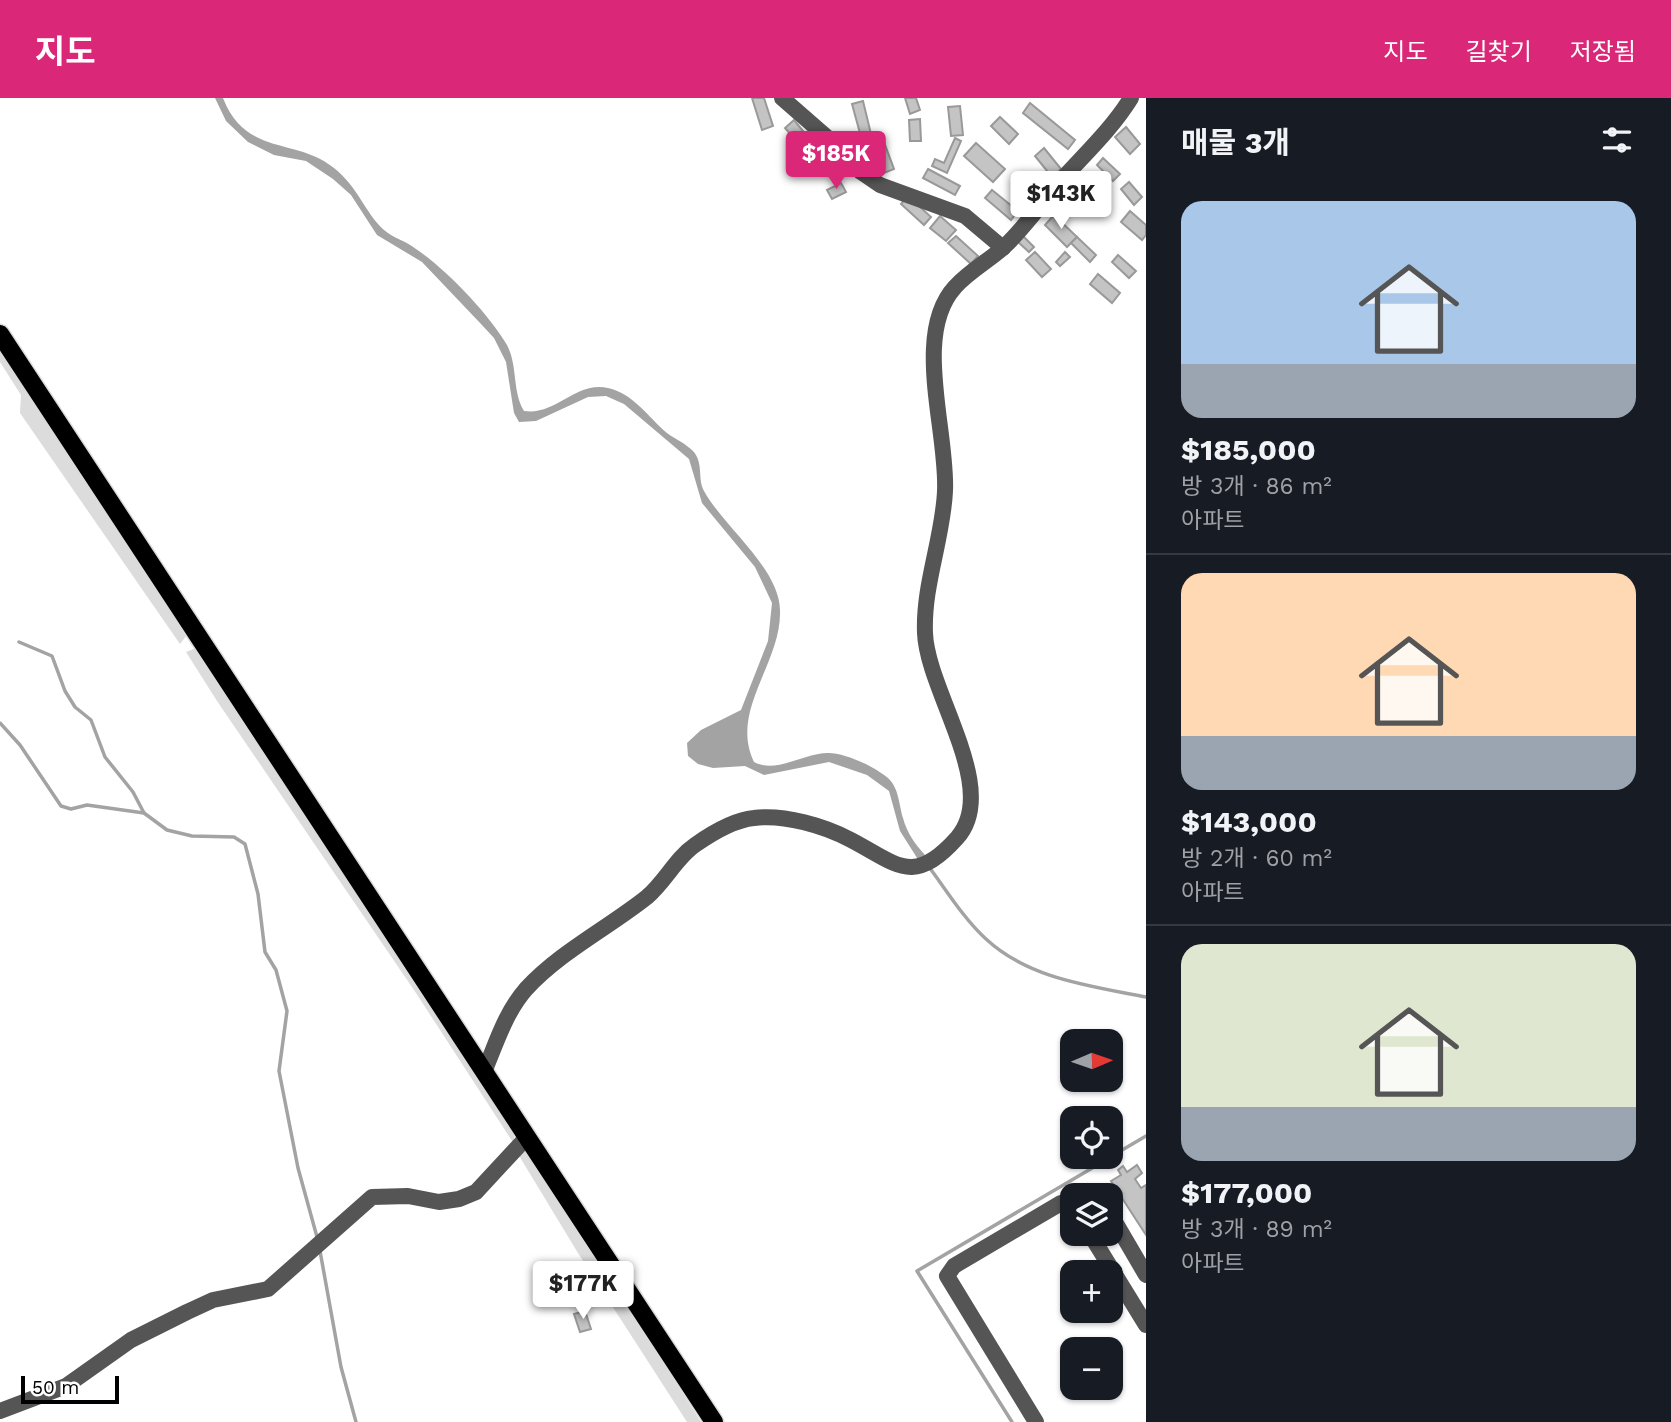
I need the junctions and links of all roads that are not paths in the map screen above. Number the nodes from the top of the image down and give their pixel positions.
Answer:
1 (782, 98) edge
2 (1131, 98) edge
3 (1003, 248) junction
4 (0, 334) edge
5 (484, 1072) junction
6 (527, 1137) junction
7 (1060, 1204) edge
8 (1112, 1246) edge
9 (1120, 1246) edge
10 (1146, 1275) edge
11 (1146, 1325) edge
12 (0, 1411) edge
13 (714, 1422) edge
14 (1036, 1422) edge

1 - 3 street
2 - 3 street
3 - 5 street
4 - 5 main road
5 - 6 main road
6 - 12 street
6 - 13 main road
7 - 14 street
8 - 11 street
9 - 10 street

========================

**Your assignment:** Without including any pictures, print all of the material exactly as given.

**Solution to the problem:**
I need the junctions and links of all roads that are not paths in the map screen above. Number the nodes from the top of the image down and give their pixel positions.
Answer:
1 (782, 98) edge
2 (1131, 98) edge
3 (1003, 248) junction
4 (0, 334) edge
5 (484, 1072) junction
6 (527, 1137) junction
7 (1060, 1204) edge
8 (1112, 1246) edge
9 (1120, 1246) edge
10 (1146, 1275) edge
11 (1146, 1325) edge
12 (0, 1411) edge
13 (714, 1422) edge
14 (1036, 1422) edge

1 - 3 street
2 - 3 street
3 - 5 street
4 - 5 main road
5 - 6 main road
6 - 12 street
6 - 13 main road
7 - 14 street
8 - 11 street
9 - 10 street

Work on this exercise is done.